4) Constructs of Behaviour Change Theories: 25 assertions were proposed with which the participant could agree or not; being assigned one to three points for positive responses that revealed knowledge, perceptions, attitudes and beliefs that favour behaviour change. The sum of the scores gave rise to different scores: “Knowledge Score” (TRA) consisting of five assertions; “Self-efficacy and observation score” (SCT) that evaluated the constructs of self-efficacy, collective efficacy and observation; the “Facilitator Score” (SCT) which assessed familiarity, the existence of target behaviours prior to intervention, and behaviours that facilitate behaviour change. Finally, constructs of the Health Belief Theory (“Health Belief Score”) (HBT), such as perception of susceptibility, severity, barriers and benefits associated with behaviour change, were analysed. All positive answers meant having a positive understanding or perception of the concept examined. The “Behaviour Change Theories Score” resulted from the sum of all scores and ranged from 0 to 25 points. This score allowed us to measure whether the participant changed his perceptions after the educational activities.
Statistical analysis
Descriptive statistics were used to describe the population profile and the frequency of each questionnaire response before and after the intervention. To assess whether there were differences in the median (categorical variables) or mean (normal distribution scores) values between the groups analysed; the Chi-square test, Fisher's exact test and ANOVA Kruskal Wallis and Friedman tests for independent and paired samples were used [19], considering the significance level of 5% (p-value <0.05). The reliability analysis of the instrument was performed using Cronbach's alpha. The analyses were performed with the aid of the R statistical software [20].

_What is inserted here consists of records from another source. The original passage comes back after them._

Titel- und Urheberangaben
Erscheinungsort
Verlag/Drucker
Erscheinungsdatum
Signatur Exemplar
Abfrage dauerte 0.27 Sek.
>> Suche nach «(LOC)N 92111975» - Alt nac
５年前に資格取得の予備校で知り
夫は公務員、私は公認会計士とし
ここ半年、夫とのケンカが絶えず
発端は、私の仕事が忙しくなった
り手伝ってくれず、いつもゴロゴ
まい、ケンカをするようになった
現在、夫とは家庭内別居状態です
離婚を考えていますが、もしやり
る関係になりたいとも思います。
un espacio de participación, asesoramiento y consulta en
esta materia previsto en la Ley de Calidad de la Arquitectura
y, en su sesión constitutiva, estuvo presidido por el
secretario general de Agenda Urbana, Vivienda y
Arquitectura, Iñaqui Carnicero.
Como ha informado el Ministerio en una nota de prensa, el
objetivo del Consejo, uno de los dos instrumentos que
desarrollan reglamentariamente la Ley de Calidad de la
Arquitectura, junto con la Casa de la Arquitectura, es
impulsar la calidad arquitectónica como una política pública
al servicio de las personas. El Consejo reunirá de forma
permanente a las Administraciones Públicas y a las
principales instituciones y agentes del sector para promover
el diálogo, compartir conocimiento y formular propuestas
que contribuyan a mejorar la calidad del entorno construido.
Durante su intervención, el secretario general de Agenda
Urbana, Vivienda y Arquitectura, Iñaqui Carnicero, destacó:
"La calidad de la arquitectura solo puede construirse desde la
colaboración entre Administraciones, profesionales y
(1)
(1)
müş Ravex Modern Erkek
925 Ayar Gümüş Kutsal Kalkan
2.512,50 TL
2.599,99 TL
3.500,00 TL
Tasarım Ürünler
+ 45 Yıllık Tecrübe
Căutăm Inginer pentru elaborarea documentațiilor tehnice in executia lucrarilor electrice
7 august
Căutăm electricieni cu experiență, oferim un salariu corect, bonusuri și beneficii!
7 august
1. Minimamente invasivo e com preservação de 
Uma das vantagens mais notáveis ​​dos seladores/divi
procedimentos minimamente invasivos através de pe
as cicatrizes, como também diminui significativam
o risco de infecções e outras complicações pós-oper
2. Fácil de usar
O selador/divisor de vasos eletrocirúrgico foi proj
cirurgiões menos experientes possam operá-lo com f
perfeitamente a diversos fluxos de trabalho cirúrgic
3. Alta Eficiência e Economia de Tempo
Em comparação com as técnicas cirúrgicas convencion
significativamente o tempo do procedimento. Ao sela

Secondly, multivariate analysis techniques were used, adjusting the Principal Component Analysis (PCA), whose eigenvalues were greater than one (λ> 1), as suggested by Kaiser (1960) [21], in order to identify a smaller number of variables. uncorrelated alternatives that somehow summarize the main information of the original variables. Subsequently, these main components were presented in Biplot graphs for individuals and variables with their respective confidence ellipses (with 95% reliability). Biplot is a method that represents two-dimensional multivariate data, where each observation is represented by the pair of scores of the first two main components, representing each group (students and agents) in their respective confidence ellipses.